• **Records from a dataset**
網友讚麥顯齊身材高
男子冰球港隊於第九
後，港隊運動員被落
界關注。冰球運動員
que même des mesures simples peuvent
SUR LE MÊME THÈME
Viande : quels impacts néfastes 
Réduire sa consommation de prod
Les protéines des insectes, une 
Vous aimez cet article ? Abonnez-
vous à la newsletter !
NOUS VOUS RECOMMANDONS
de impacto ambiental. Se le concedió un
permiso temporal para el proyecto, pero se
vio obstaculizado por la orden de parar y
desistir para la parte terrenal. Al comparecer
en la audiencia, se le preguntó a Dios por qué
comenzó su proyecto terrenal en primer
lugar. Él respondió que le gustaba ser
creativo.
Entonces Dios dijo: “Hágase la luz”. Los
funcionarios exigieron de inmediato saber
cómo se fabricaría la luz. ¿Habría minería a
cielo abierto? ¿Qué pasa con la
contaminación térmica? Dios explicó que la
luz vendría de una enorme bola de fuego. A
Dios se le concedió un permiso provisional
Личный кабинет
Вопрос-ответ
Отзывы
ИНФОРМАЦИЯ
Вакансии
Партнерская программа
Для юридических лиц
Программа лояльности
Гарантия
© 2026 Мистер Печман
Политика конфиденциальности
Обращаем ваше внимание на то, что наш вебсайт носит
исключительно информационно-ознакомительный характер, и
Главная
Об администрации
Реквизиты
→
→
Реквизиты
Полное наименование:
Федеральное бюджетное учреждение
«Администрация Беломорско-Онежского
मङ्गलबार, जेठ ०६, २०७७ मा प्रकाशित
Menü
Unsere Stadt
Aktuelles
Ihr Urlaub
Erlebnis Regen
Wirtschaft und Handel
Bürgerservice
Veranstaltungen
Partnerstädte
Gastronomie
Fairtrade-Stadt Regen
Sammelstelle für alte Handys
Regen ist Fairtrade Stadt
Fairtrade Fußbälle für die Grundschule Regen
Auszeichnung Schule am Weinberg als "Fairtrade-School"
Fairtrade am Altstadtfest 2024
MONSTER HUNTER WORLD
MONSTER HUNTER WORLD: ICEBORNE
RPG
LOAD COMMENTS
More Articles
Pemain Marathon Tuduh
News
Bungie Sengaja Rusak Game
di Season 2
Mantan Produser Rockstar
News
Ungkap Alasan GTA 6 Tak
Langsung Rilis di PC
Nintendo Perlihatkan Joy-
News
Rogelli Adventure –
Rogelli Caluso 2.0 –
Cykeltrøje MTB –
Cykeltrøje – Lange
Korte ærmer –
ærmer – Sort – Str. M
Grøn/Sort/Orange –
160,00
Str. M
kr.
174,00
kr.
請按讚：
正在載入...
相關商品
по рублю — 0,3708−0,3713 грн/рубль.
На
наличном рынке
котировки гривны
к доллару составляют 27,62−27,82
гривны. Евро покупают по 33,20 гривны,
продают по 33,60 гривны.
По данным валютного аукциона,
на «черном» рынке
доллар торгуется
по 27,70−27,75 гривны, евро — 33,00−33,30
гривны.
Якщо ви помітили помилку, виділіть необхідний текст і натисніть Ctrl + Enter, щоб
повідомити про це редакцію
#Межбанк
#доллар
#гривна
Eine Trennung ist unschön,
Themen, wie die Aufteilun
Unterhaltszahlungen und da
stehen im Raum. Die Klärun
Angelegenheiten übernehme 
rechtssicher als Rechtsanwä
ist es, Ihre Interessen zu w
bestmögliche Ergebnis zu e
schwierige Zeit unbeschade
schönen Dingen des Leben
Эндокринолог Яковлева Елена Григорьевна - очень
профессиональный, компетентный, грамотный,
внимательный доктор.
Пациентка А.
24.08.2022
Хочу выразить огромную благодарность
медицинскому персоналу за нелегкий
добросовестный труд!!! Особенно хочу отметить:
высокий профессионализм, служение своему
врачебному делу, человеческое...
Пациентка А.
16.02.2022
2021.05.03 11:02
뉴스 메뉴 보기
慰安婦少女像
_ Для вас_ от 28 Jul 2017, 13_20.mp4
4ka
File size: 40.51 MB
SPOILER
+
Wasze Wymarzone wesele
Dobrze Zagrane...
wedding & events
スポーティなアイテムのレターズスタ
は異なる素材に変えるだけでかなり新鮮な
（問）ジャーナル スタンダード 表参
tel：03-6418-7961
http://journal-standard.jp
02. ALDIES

• **Your instructions**
Gather each line above that contains the string "Fairtrade".

• **Solution to this task**
Fairtrade-Stadt Regen
Regen ist Fairtrade Stadt
Fairtrade Fußbälle für die Grundschule Regen
Auszeichnung Schule am Weinberg als "Fairtrade-School"
Fairtrade am Altstadtfest 2024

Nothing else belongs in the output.